Overloading by arity

Contracts are identified by {name, arity}, so the same name at different arities are distinct contracts:

defcontract positive(x) do
  @pre x > 0
end

defcontract positive(x, floor) do
  @pre x > floor
end

There is nothing more to do at the application site — the arity of the function you apply to selects the overload.

Applying a contract

@apply_contract immediately precedes the function it constrains, like @pre:

  • @apply_contract :name — a contract defined in the same module.
  • @apply_contract {Module, :name} — a contract defined in another module, read through that module's generated reflection at compile time.
defmodule Ledger do
  use Bond

  @apply_contract {Money, :withdrawal}      # arity 2 → Money.withdrawal/2
  def withdraw(account, amount), do: debit(account, amount)

  @apply_contract :audited                  # a contract defined in this module
  def post(entry), do: append(entry)

  defcontract audited(entry) do
    @pre has_actor: entry.actor != nil
  end
end

The applying function's parameters are rebound to the contract's canonical names positionally, so the function is free to name them differently — withdraw(acct, amt) works against withdrawal(account, amount) just as a behaviour implementation's parameters rebind to its callback's names. The contract's declared arity must match the function's arity; a mismatch is a compile error that lists the contract's available arities.

How failures are attributed

A failing assertion from an applied contract names its source. A cross-module contract reads (from contract Money.withdrawal); a contract defined in the failing call's own module abbreviates to (from contract :withdrawal). The originating {module, name} is also available programmatically as the :source_contract field on the error struct, and in the [:bond, :assertion, :failure] telemetry metadata.

Scope and non-goals (v1)

Named contracts in this version deliberately mirror inheriting a single behaviour contract verbatim. The following are reported as clear compile errors, and are candidates for a future version rather than silent partial behaviour:

  • One contract per function. A function applies a single named contract. Two @apply_contract annotations (or a list) on one function is an error.
  • No own @pre/@post alongside an applied contract. An applied contract is enforced as written; for a function-specific assertion, use Bond.check/1 in the body, or add the assertion to the contract. (This is the same stance inheritance takes, for the same reason: the lifted contract evaluates in the contract's canonical-name vocabulary.)
  • No combining with behaviour/protocol inheritance on the same function.
  • No refinement of an applied contract with @pre_weaken/@post_strengthen.

@apply_contract relies on Bond's @ syntax, so it is unavailable under use Bond, at_annotations: false. defcontract itself works in either mode.
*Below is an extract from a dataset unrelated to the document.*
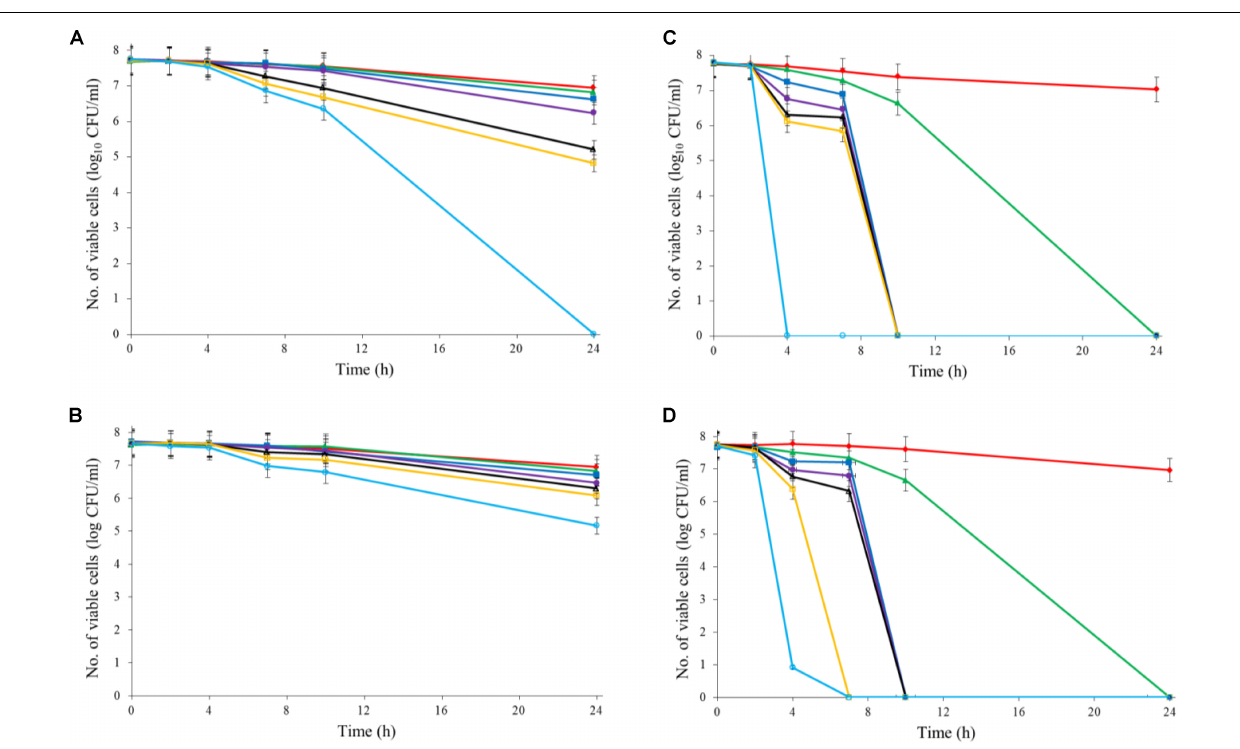
FIGURE 2 | Synergistic antimicrobial effect of ajoene and metal oxide nanoparticles against C. jejuni cocktail (the mixture of C. jejuni strain F38011, ATCC 33560, y110539, and z110526) at 22 ◦ C. (A) Antimicrobial effect of TiO 2 nanoparticles. (B) Antimicrobial effect of Al 2 O 3 nanoparticles. (C) Synergistic antimicrobial effect of 0.06 mM ajoene and TiO 2 nanoparticles. (D) Synergistic antimicrobial effect of 0.06 mM ajoene and Al 2 O 3 nanoparticles. Different symbols indicate different concentrations of metal oxide nanoparticles (red line: 0 mM; green line: 0.5 mM; blue line: 1 mM; purple line: 2 mM; black line: 4 mM; orange line: 8 mM; light line: 16 mM) ( n =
Named contracts vs. a hand-rolled macro

You can already share contract logic by writing a macro that emits @pre/@post (see the FAQ entry on macro-emitted contracts). defcontract is the first-class form of that pattern: it is discoverable, validates references at definition time, binds positionally so the contract is decoupled from any one function's parameter names, and attributes failures to the contract by name. Reach for a macro only when you need to compute assertions dynamically; reach for defcontract to share a fixed agreement.